Hızlı bir şekilde Gaziantep yolu üzerindeki şehir mezarlığına vardık. Her taraftan mezarlığa gelen cenazeler; nice acılarla yoğrulmuş hikâyeleri, hüzünleri, çaresizlikleri, acıları, tarifi mümkün olmayan teslimiyet örneklerini barındırıyordu.
Büyük küçük, genç yaşlı, kadın erkek, zengin fakir, âmir memur ne kadar dünyevî unvanlar varsa hepsinin sıfırlandığı, herkesin büyük bir hızla yıkanıp, kefene sarıldığı, namazının kıldırılıp aynı toprağın altına emanet edildiği tüyler ürperten bir manzara… Hiç arkası kesilmedi cenazelerin…
Kimisi evladının, kimisi anne babasının, kimisi tanımadığı komşusunun kimisi akrabasının cenazesini getirmiş, yıkanması, kefenlenmesi, namazının kılınması ve defninin yapılması için yoğun bir gayret içerisindeydi.
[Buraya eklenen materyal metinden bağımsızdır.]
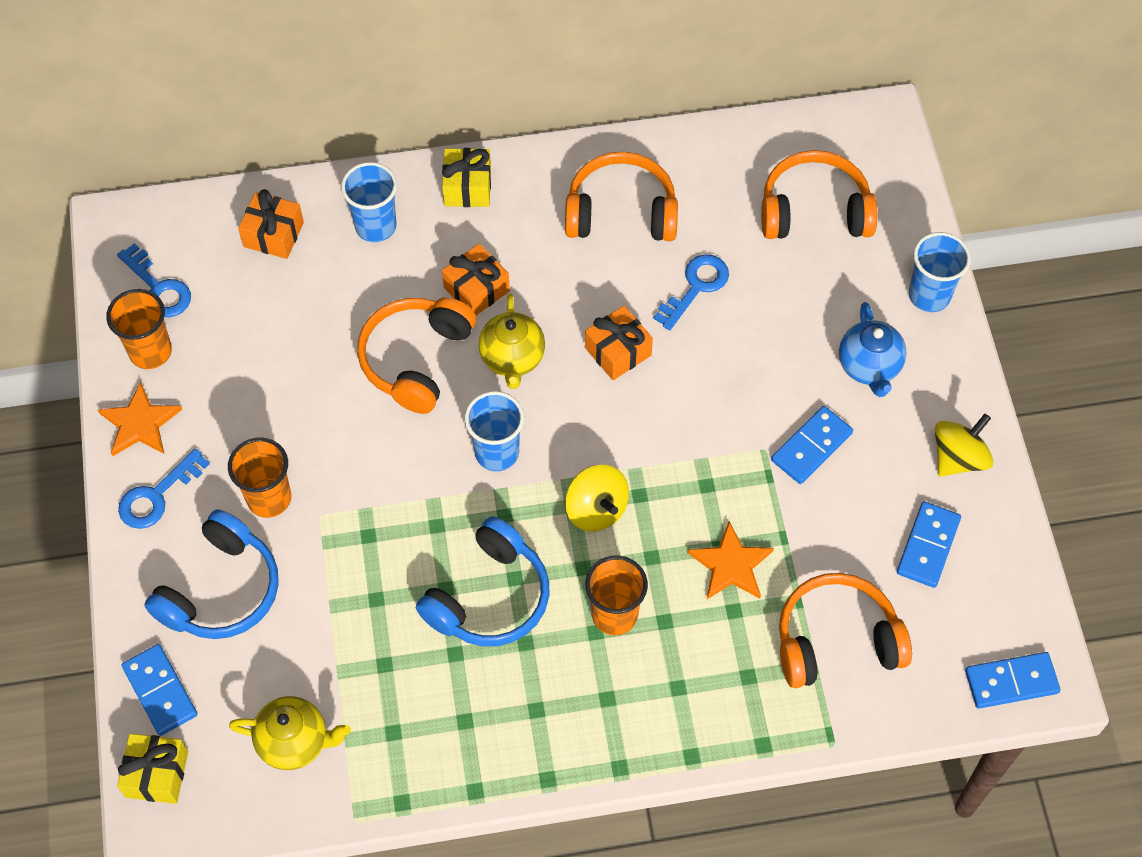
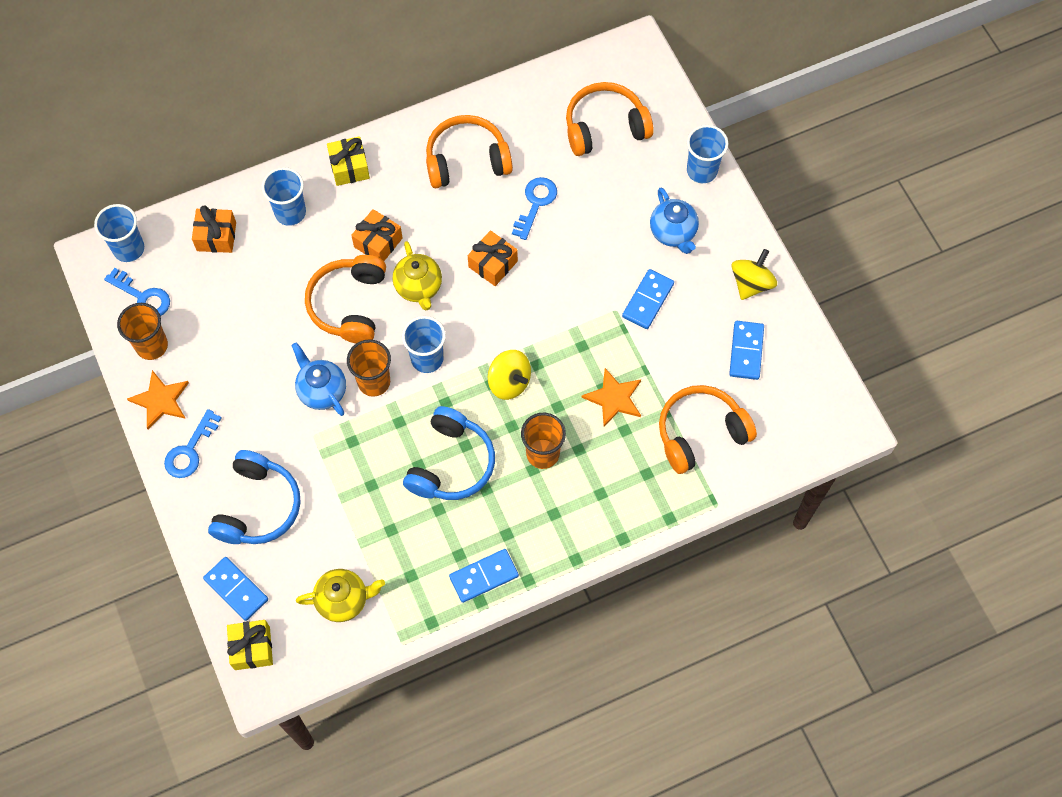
camera: 15 degrees left, 5 degrees up
orange cup [228,438,291,518] -> orange cup moved to [347,339,391,397]
blue domino [965,652,1060,709] -> blue domino moved to [449,549,519,603]
none -> blue cup [94,204,144,262]
none -> blue teapot [291,342,346,416]

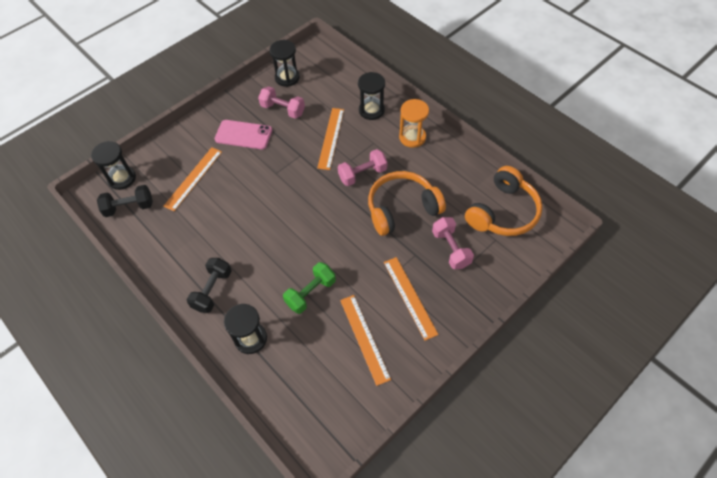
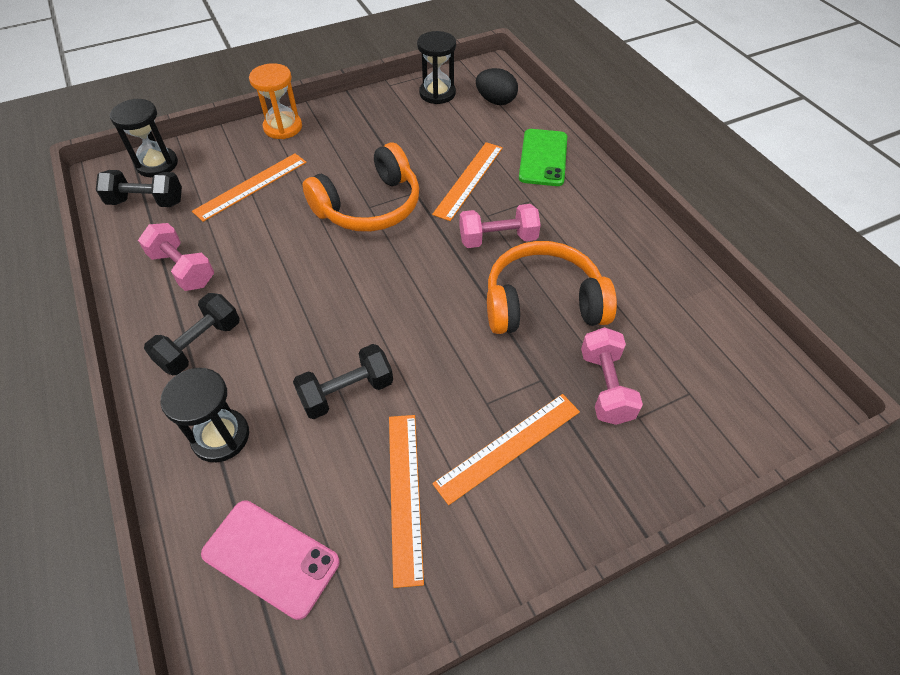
camera: 15 degrees right, 5 degrees down
pink phone [215,120,272,149] -> pink phone moved to [201,500,339,620]
pink dumbbell [258,86,305,119] -> pink dumbbell moved to [138,223,214,291]
green dumbbell [283,262,336,314] -> black dumbbell [293,344,393,419]
black hourglass [358,72,385,120] -> green phone [519,129,567,186]
orange ruler [384,257,439,341] -> orange ruler turned 60 degrees clockwise [432,394,580,505]
orange hourglass [399,99,429,148] -> orange hourglass moved to [249,63,302,139]
orange headphones [465,166,542,236] -> orange headphones moved to [303,143,419,232]
none -> black egg [476,68,518,105]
Kendileri de depremden etkilenen bu insanların gözlerine yansıyan duyguları, aklınızı başınızdan almaya yetiyordu.
Depremden kurtulduğuna sevinemeyen bir bakış, sizi yıkmaya yeterli oluyordu. Nice yakınlarını kaybetmiş, kendisi yaralı, ne yapacağını bilemeyen insanlara yol göstermeye çalışmak, gerçekten zor bir görev… Allah hepimizin yardımcısı olsun…
Asılsız İddialar
Cenazeler içerisinde organları olmayan, bedeni zarar görmüş, yanmış nice bedenlere şahit olduk. İnsanın içini parçalayan manzaralar karşısında ne diyeceğini, ne yapacağını bilemiyor âciz insan… Cenazelerin yıkanma, kefenlenme, namazının kılınması ve defnedilmesi süreçleri büyük bir titizlikle gerçekleştirildi.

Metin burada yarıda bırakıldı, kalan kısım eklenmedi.